Blindfold – Taras Dron
Taras Dron’s feature follows a young talented MMA fighter called Yuliya (played by Maryna Koshkina). When her fiancé, a soldier in the Ukrainian army is declared missing, presumed dead, her prowess in the ring disappears. She refuses to be defined as the widow of a war hero, so she hangs up her gloves and finds love again. Billed as “a hard-hitting portrayal of a woman who fights back,” with this film the Ivano-Frankivsk-born hemler won the prize for Best Film at Warsaw in 2020 and the FIPRESCI Prize at Odessa in 2021.
In her review, Scottish film critic Amber Wilkinson higlighited that “the relationship between the women is particularly well drawn as we come to see that no matter what the external conflicts, it's the grappling with inner emotions that counts” and praised Dron’s work on “building his characters so that the choices they make aren't binary and feel organic.”
Tera revolves around Lyuba (Natalka Polovynka), a candy factory worker who runs a very ordinary life up to the day when her son disappears in the war zone in the east.ILyuba sets out on her own for search, but she can’t find him.
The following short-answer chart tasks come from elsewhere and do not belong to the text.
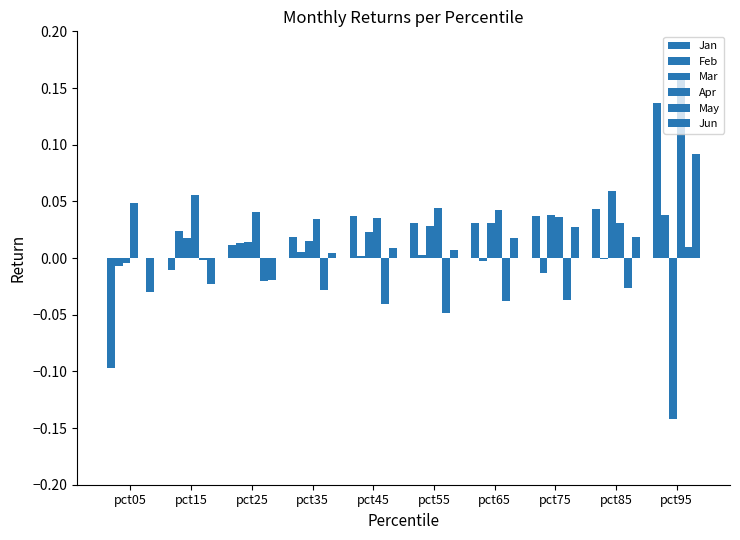

Does the chart contain stacked bars?

No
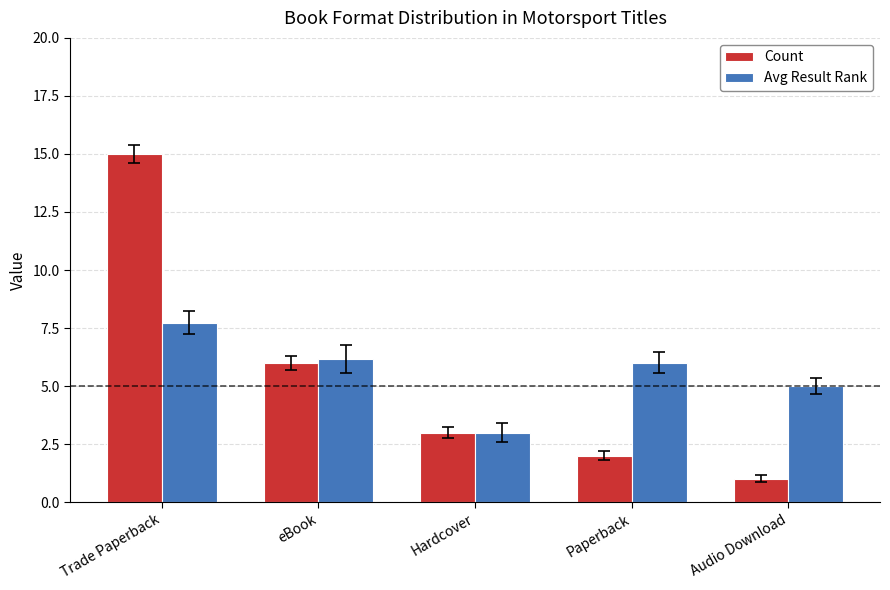

True or false: Avg Result Rank has a value of 6.0 at Paperback.

True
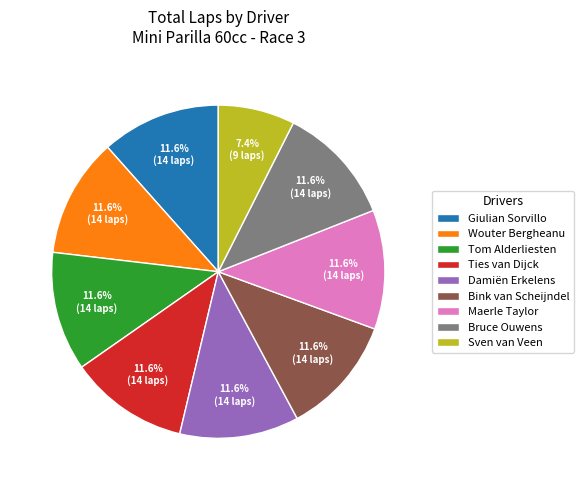

To the nearest percent, what percentage of the pie is Giulian Sorvillo?

12%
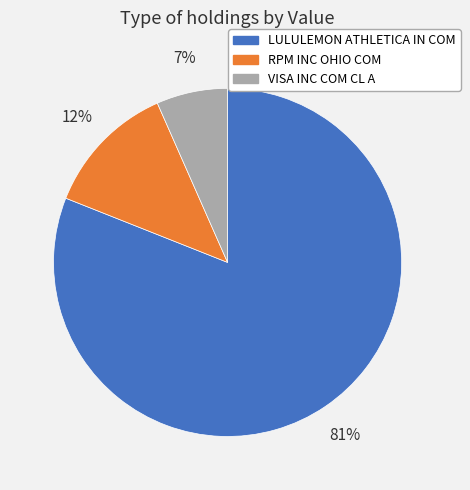

Which slice is the smallest?

VISA INC COM CL A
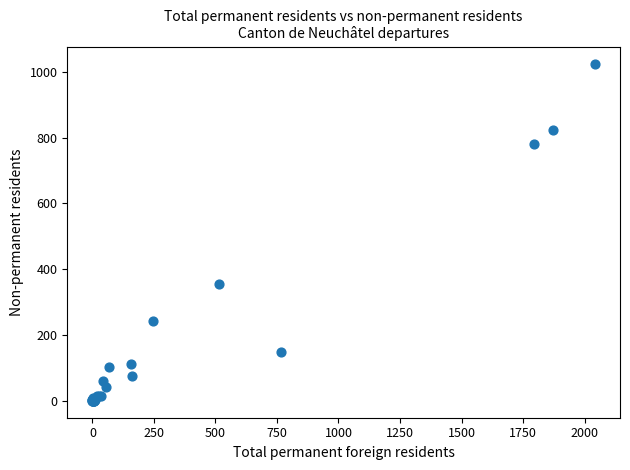

What Y value in the scatter plot is closest to 512?

355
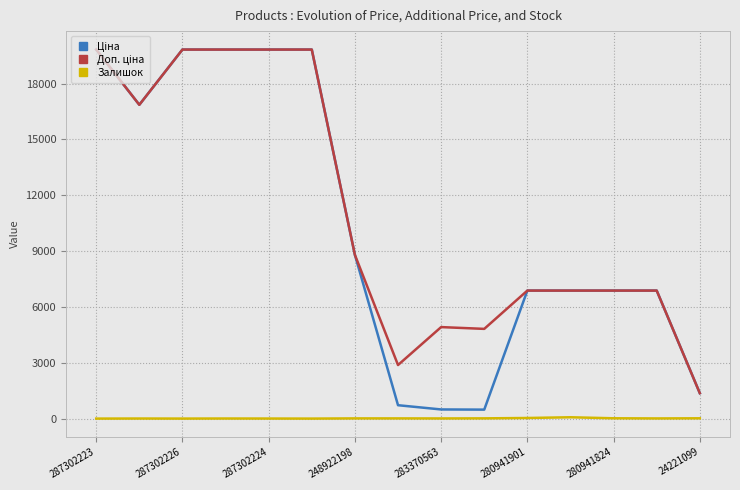

What is the maximum value shown in the chart?

19831.1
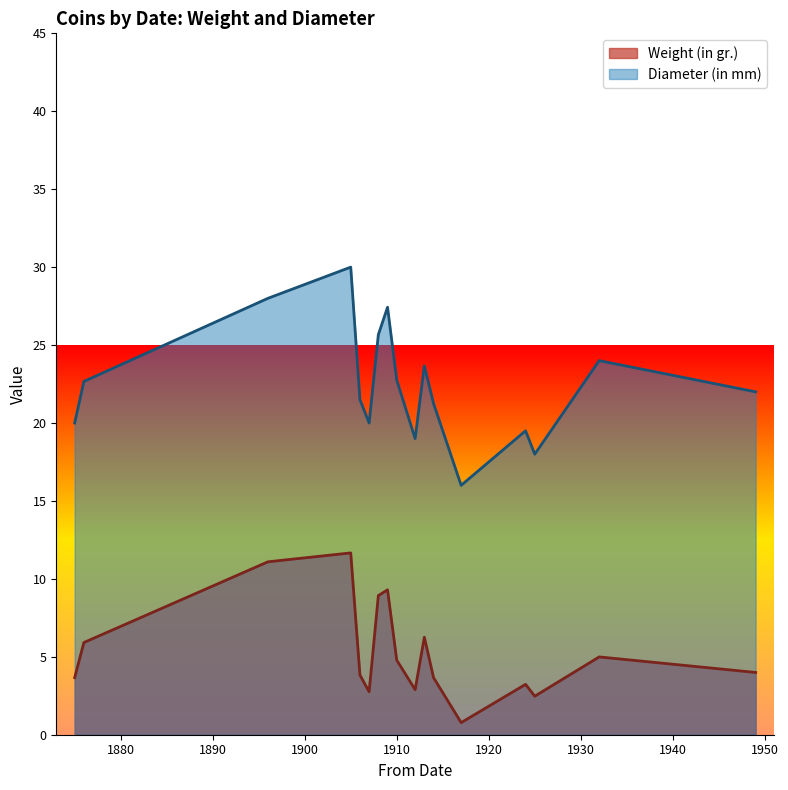

Which series has the largest total across all categories?

Diameter (in mm)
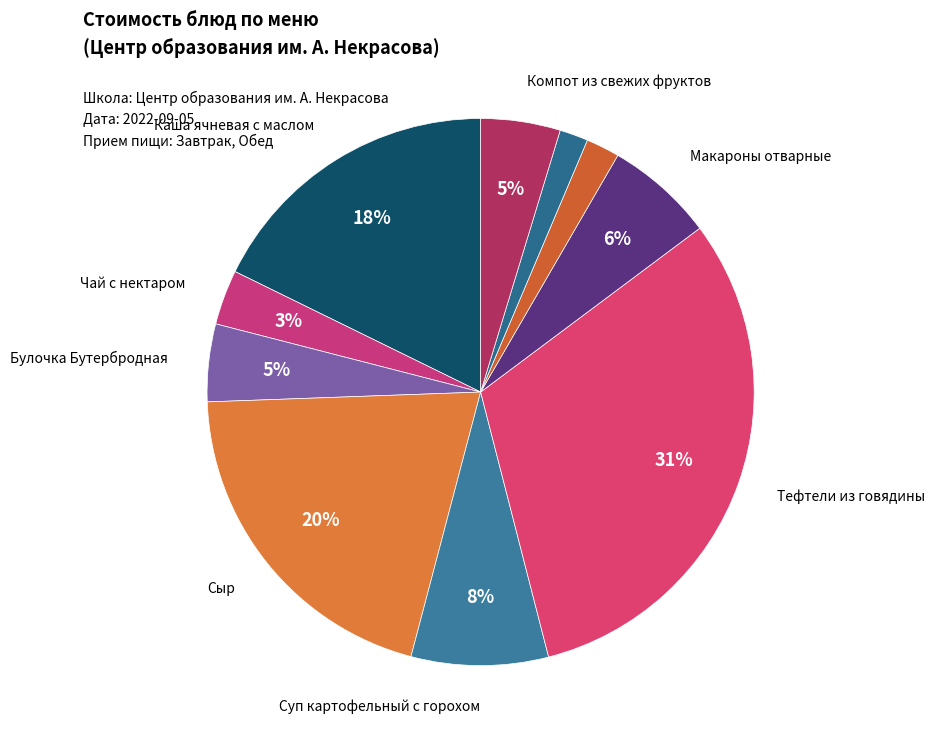

Which slice is the largest?

Тефтели из говядины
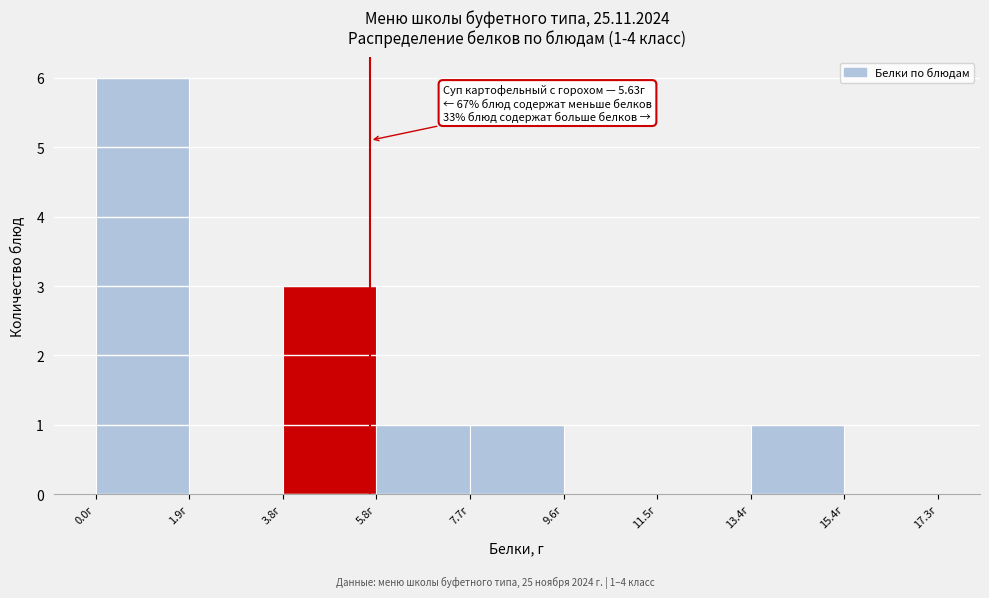

Which range on the x-axis has the tallest bar?

0.0 to 2.0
Thus, she goes back to the assembly line and remains silent. In the meantime, the faces of the colleagues show desperation. And then comes the call that will change everything. According to the programmers of Film Festival Cottbus Tera is “a very quiet and deliberate film” wherein writer-director Nikon Romanchenko “takes more time for the plot and shows not only the everyday life, but also the suffering of the main character, which you can imagine as a documentary one.”
Born in 1991 in Kyiv and an alumnus of the Kyiv National Theatre, Cinema and Television University, Romanchenko’s debut feature is based on his previous short, titled Unavailable and recipient of the Special Jury Diploma at the 2018 edition of Kyiv’s Molodist International Film Festival.
A national competition entry at the 2020 edition of Docudays, Malashcuk and Himey’s documentary follows a group of Ukrainian Christians who, every year, undertake a pilgrimage to Zarvanytsia, a sacred place. Between prayers they share news, brag about their wealth, take pictures of chapels, give interviews and – supposedly - witness miracles.
In her review for Cineuropa, Marta Balaga praised the directorial duo’s “eye for human weakness” and defined it as “a fun, if not terribly sympathetic, watch” later turning into “flat-out funny once a cameraman emerges from behind a preacher, sweating profusely or warning just about everyone against raising their heads too much because their nose holes will be too big in the picture.”